Porto : ceramic city

Je n’ai que rarement eu un coup de coeur si grand pour une ville seule. D’ordinaire, c’est plutôt pour un pays, comme pour l’Italie et la Thaïlande où je me surprends presque continuellement à retourner comme on retourne chez soi. Chaque hiver, naturellement c’est en Thaïlande que je souhaite me faire masser, me baigner dans une eau cristalline, échapper au froid, manger des plats épicés et me retrouver sur une île ou une plage déserte avec un soleil qui ira jusqu’à réchauffer mon âme. Cette envie tenace d’en découvrir toujours plus, d’approfondir et de rester à chaque fois suffisamment longtemps pour prendre mes marques et m’y sentir comme une « autochtone » toujours été mon mode de voyage. Je ressens cet appel pour Porto également. Cette ville est comme un aimant qui m’attire à elle depuis la toute première fois où j’y ai mis les pieds en 2016, en coup de vent et un peu par hasard avec des amis pèlerins avec qui j’avais finis le chemin jusque Saint-Jacques. Nous étions partis en roadtrip et une seule nuit avait suffit pour me donner la conviction que j’allais y revenir.

Si la première fois j’y suis allée par un hasard fortuit, ce ne fut pas le cas la seconde fois. Je voyageais depuis quelques mois déjà et je cherchais des endroits où je pouvais prendre de l’expérience en tant qu’artiste peintre muraliste en utilisant le site de Workaway. En mai 2017,  une opportunité se présente chez celle qui est ensuite devenue mon amie Ana. Je découvre donc Porto et ses fameux Jésuites (pâtisserie typiquement portugaise dont je suis totalement fada). C’est le coup de foudre ! Comme je reste un mois cette fois-ci, je prends rapidement des petites habitudes comme si j’avais tout le temps du monde devant moi, comme si la ville allait toujours être à porter de main, à m’attendre si le coeur m’en dit. En 30 jours, j’ai suffisamment de journées pour me dire que si demain je me lève avec l’envie d’explorer, je sais que c’est possible. Finalement, je n’explore pas toujours et je me laisse au contraire porter par ce long fleuve tranquille des jours qui passent, se ressemblent sans se ressembler.

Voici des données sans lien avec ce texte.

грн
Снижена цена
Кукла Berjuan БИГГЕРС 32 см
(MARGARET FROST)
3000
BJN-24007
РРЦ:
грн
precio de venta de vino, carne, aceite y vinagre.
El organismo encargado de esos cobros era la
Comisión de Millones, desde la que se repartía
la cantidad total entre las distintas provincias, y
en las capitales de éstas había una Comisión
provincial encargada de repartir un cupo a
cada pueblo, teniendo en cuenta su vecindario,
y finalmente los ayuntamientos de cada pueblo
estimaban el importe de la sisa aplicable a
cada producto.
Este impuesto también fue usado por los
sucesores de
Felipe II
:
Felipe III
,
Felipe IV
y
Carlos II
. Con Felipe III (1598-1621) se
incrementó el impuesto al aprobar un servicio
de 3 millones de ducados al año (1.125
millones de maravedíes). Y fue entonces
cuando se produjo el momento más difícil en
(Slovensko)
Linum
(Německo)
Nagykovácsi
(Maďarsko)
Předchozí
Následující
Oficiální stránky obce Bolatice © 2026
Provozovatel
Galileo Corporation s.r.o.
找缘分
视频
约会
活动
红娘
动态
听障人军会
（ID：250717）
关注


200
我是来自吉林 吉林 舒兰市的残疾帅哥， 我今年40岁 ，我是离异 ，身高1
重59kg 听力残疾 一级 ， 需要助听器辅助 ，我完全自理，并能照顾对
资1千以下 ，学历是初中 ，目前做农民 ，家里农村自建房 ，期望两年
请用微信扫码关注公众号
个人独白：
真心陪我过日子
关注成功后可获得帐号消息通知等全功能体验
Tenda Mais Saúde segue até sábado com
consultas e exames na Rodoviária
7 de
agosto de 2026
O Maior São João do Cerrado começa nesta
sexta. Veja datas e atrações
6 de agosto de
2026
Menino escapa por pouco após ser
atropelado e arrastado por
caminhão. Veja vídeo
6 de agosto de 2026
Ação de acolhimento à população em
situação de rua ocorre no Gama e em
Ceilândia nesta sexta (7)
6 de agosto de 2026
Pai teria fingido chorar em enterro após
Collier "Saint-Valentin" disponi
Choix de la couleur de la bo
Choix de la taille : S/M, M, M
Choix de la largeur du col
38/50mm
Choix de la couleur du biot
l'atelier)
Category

Cet été 2020 c’est un peu différent. J’y vais avec un objectif : tester le Street Market. Pour la première fois je vais vendre mes oeuvres dans la rue, avoir cette proximité avec la clientèle, voir si ça me plaît, découvrir ce qui leur plaît à eux…en quelque sorte me confronter avec la réalité du marché. Période Covid-19 oblige, il faudra bien sûr s’adapter et revoir mes ambitions à la baisse. Après tout je suis venue pour ça !

 

À Porto il y a cette lumière unique, comme si le prisme de ma vision rendait tout plus lumineux. Cela me fait le même effet lorsque je regarde dans mon moyen format argentique. On pourrait croire que les filtres Instagram y sont pour quelque chose mais je vous jure que non ! Je ne dis pas que la lumière est toujours là, mais même les jours de grisaille je m’y sens légère. À Porto, il y aussi cette brise venue de l’océan qui se transforme souvent en vent qui s’engouffre sous les jupes et fait virevolter les chapeaux. Sous la chaleur de l’été cette brise soulage et apporte ce qu’il faut de fraîcheur pour ne jamais suffoquer.

Cette endroit me donne l’impression, avec sa taille humaine, d’être une ville de tous les possibles. Beaucoup moins que sa grande soeur Lisbonne, elle n’en est que plus charmante. Sa rivière, le Douro, qui la sépare de Gaïa, où le vin de Porto dort tranquillement dans ses cuves immenses lui donne un charme paisible où ils fait bon observer ses couchers de soleil dorés où les bateaux ont des allures de navires de pirates.

Sa transformation depuis plusieurs années en destination touristique européenne incontournable a vu naître d’innombrables petits cafés et restaurants.